# More Pandas

### BUSI 520 - Python for Business Research
### Kerry Back, JGSB, Rice University

### Sorting, ranking, and quantiles

* sort with **.sort_values(by=...)**
* calculate ranks of a data column with **.rank()**
  * ascending=True is default but can be changed with ascending=False
  * how to break ties? method='average' is default but can use, e.g., method='first'
* cut into quantiles with pd.qcut
  * first argument is column
  * second argument is # of groups (e.g., 5 = quintiles)
  * specify labels=... 

In [173]:
df = pd.read_stata('WAGE1.dta')
df.head()

Unnamed: 0,wage,educ,exper,tenure,nonwhite,female,married,numdep,smsa,northcen,...,trcommpu,trade,services,profserv,profocc,clerocc,servocc,lwage,expersq,tenursq
0,3.1,11,2,0,0,1,0,2,1,0,...,0,0,0,0,0,0,0,1.131402,4,0
1,3.24,12,22,2,0,1,1,3,1,0,...,0,0,1,0,0,0,1,1.175573,484,4
2,3.0,11,2,0,0,0,0,2,0,0,...,0,1,0,0,0,0,0,1.098612,4,0
3,6.0,8,44,28,0,0,1,0,1,0,...,0,0,0,0,0,1,0,1.791759,1936,784
4,5.3,12,7,2,0,0,1,1,0,0,...,0,0,0,0,0,0,0,1.667707,49,4


In [174]:
df.sort_values('wage', ascending=False).head()

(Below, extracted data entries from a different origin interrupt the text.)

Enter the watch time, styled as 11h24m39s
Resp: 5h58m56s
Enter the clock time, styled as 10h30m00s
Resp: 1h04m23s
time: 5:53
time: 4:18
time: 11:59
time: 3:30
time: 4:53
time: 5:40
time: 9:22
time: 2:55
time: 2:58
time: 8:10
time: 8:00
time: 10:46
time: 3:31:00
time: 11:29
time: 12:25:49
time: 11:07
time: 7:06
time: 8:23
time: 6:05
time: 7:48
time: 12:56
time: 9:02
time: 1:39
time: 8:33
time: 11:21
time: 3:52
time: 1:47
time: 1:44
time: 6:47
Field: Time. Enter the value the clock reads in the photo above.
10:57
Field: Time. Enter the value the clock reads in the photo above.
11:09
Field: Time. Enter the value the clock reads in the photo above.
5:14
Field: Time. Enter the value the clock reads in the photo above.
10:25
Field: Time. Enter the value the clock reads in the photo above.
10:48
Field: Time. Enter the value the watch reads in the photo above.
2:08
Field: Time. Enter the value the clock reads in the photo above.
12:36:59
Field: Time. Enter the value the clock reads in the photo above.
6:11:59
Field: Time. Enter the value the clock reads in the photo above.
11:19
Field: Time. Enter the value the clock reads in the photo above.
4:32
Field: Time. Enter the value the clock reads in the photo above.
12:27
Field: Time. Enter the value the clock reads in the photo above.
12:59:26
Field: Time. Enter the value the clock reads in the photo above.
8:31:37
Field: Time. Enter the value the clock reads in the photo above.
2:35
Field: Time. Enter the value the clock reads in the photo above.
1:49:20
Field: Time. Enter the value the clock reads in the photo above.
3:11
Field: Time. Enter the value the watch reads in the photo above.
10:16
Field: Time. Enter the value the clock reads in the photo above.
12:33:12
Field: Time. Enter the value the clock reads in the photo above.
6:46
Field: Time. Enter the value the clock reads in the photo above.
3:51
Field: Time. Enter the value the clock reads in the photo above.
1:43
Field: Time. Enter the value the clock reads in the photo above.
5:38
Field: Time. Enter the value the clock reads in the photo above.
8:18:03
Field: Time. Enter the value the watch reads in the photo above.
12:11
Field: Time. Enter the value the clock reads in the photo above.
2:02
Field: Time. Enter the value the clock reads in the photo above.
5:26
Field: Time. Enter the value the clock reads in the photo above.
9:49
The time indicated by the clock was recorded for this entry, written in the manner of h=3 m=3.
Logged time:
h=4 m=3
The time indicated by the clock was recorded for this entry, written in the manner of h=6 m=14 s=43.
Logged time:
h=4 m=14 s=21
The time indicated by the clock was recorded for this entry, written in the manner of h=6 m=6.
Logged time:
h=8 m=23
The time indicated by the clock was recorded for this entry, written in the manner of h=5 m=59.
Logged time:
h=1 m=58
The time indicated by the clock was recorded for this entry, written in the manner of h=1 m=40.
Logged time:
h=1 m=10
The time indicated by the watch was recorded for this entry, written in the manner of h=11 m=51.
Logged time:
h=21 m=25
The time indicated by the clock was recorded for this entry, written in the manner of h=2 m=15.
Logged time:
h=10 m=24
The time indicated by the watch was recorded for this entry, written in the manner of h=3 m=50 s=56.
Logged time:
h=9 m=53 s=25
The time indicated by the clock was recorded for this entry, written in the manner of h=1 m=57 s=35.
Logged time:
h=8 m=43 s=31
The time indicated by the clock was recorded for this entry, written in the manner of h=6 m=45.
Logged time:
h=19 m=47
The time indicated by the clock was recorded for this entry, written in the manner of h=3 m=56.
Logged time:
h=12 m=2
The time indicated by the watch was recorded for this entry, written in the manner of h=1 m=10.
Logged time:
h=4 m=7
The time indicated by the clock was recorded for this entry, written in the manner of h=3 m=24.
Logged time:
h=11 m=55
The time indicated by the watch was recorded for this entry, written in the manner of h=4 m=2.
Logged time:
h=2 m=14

Unnamed: 0,wage,educ,exper,tenure,nonwhite,female,married,numdep,smsa,northcen,...,trcommpu,trade,services,profserv,profocc,clerocc,servocc,lwage,expersq,tenursq
111,24.98,18,29,25,0,0,1,0,1,0,...,0,0,0,0,1,0,0,3.218076,841,625
228,22.860001,16,16,7,0,0,1,2,1,0,...,0,0,0,0,1,0,0,3.129389,256,49
14,22.200001,12,31,15,0,0,1,1,1,0,...,0,0,0,0,1,0,0,3.100092,961,225
185,21.860001,12,24,16,0,0,1,3,1,1,...,0,1,0,0,1,0,0,3.084659,576,256
58,21.629999,18,8,8,0,1,0,0,1,0,...,0,0,0,1,1,0,0,3.074081,64,64


In [175]:
df['exper_grp'] = pd.qcut(df.exper, 5, labels=range(1, 6))
df[['exper', 'exper_grp']].head()

Unnamed: 0,exper,exper_grp
0,2,1
1,22,4
2,2,1
3,44,5
4,7,2


In [176]:
df.groupby('exper_grp').wage.mean()

exper_grp
1    4.257679
2    6.037407
3    6.279038
4    7.512500
5    5.491123
Name: wage, dtype: float32

### Question

What will the following code create?

    df.groupby(['female', 'exper_grp']).wage.mean().unstack('female').round(2)

What about this?

     df.groupby(['female', 'exper_grp']).wage.describe().T

And this?

    df.female = df.female.map(
        {
            0: 'male',
            1: 'female'
        }
    )

In [177]:
df.columns

Index(['wage', 'educ', 'exper', 'tenure', 'nonwhite', 'female', 'married',
       'numdep', 'smsa', 'northcen', 'south', 'west', 'construc', 'ndurman',
       'trcommpu', 'trade', 'services', 'profserv', 'profocc', 'clerocc',
       'servocc', 'lwage', 'expersq', 'tenursq', 'exper_grp'],
      dtype='object')

### Exercise

From the dummy variables 'northcen', 'south', 'west, create a column called 'area' that has values

* 'northcen' if northcen==1
* 'south' if south==1
* 'west' if west==1
* 'northeast' if northcen==south==west==0.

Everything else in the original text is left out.